What is utility?
Friday, August 10, 2012 at 8:07AM “Beauty is in the eye of the beholder” certainly applies to the elusive and subjective line between art and craft. Utilitarian objects, simply because they are, in fact, useful, are often overlooked as objects of fine art, despite their groundbreaking design. Even when the scale or medium is changed, many have a difficult task seeing beyond the original context of the object. In my latest series of sculptures, I have created larger-than-life versions of common objects to show the intrinsic and beautiful aesthetic qualities of each, challenging the viewer to see the balance, proportion, rhythm, texture and emotional impact of the original design.

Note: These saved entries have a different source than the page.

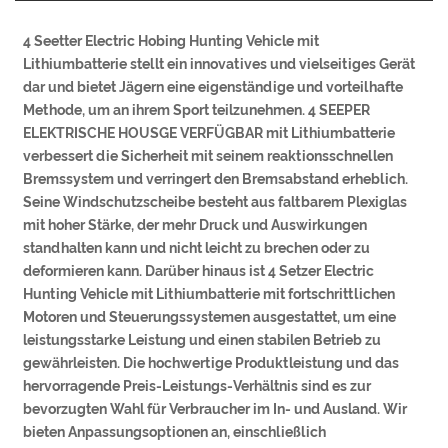
4 Seetter Electric Hobing Hunting Vehicle mit
Lithiumbatterie stellt ein innovatives und vielseitiges Gerät
dar und bietet Jägern eine eigenständige und vorteilhafte
Methode, um an ihrem Sport teilzunehmen. 4 SEEPER
ELEKTRISCHE HOUSGE VERFÜGBAR mit Lithiumbatterie
verbessert die Sicherheit mit seinem reaktionsschnellen
Bremssystem und verringert den Bremsabstand erheblich.
Seine Windschutzscheibe besteht aus faltbarem Plexiglas
mit hoher Stärke, der mehr Druck und Auswirkungen
standhalten kann und nicht leicht zu brechen oder zu
deformieren kann. Darüber hinaus ist 4 Setzer Electric
Hunting Vehicle mit Lithiumbatterie mit fortschrittlichen
Motoren und Steuerungssystemen ausgestattet, um eine
leistungsstarke Leistung und einen stabilen Betrieb zu
gewährleisten. Die hochwertige Produktleistung und das
hervorragende Preis-Leistungs-Verhältnis sind es zur
bevorzugten Wahl für Verbraucher im In- und Ausland. Wir
bieten Anpassungsoptionen an, einschließlich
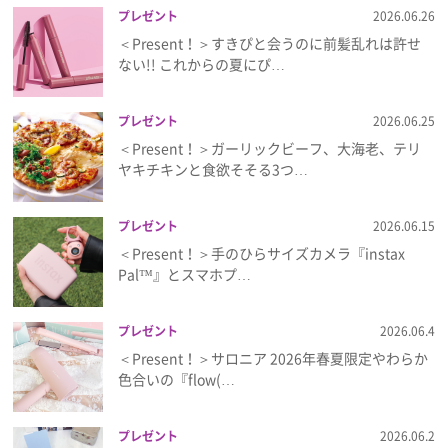
プレゼント
2026.06.26
＜Present！＞すきぴと会うのに前髪乱れは許せ
ない!! これからの夏にぴ…
プレゼント
2026.06.25
＜Present！＞ガーリックビーフ、大海老、テリ
ヤキチキンと食欲そそる3つ…
プレゼント
2026.06.15
＜Present！＞手のひらサイズカメラ『instax
Pal™』とスマホプ…
プレゼント
2026.06.4
＜Present！＞サロニア 2026年春夏限定やわらか
色合いの『flow(…
プレゼント
2026.06.2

In the process of creating Deus Ex Machina, I have been reliving a childhood fascination with play, invention and imagination. Children often imagine themselves in the scale of the structures that they have built—they shrink to fit the structure, or the structure magically becomes life-sized. In intense, imaginative play, children’s feelings of power and control border on the divine. Deus ex Machina challenges that sense of power and control by making the structure larger-than-life, so the viewer is small in comparison. But in its design and construction, this sculpture also celebrates the artistic qualities of these iconic building parts, especially when joined together to make a room-sized structure.
Peter Leue
Ghosts in the Machine
I visited Bethlehem, Pennsylvania last year and viewed the hulking remains of the Bessemer furnaces at the site of the abandoned Bethlehem Steel plant. I began to think about the gulf that exists between current technology and the human sweat and labor of our industrial past. The skill, risk and commitment of a riveter's life, or that of a steelworker, or anyone who helped build huge industrial structures by hand is far from the average young person's life today. The Erector Set introduced the concepts of simple machines and basic mechanical principles to children beginning in the early 20th Century, and reflected their inventor’s awe of that early building technology. Now, as time and rust consume the old iron girders, those wondrous monstrosities are often demolished, replaced with modern materials, if at all.
I get a vision of sun bleached bones when seeing the unfinished white wood girders and screws of Deus Ex Machina. It is as if the remains of ancient dinosaurs of industry were dug up and re-assembled in a museum. Perhaps it was a temple for the gods or was it just another antique machine whose real purpose is lost to time? Clearly, the girders are the skeletal structure of whatever was buried. I am working with the same construction elements that are above and below the streets of New York. I could build a bridge or tower or other structure but anything I build will always contain the power of those elements of old industry.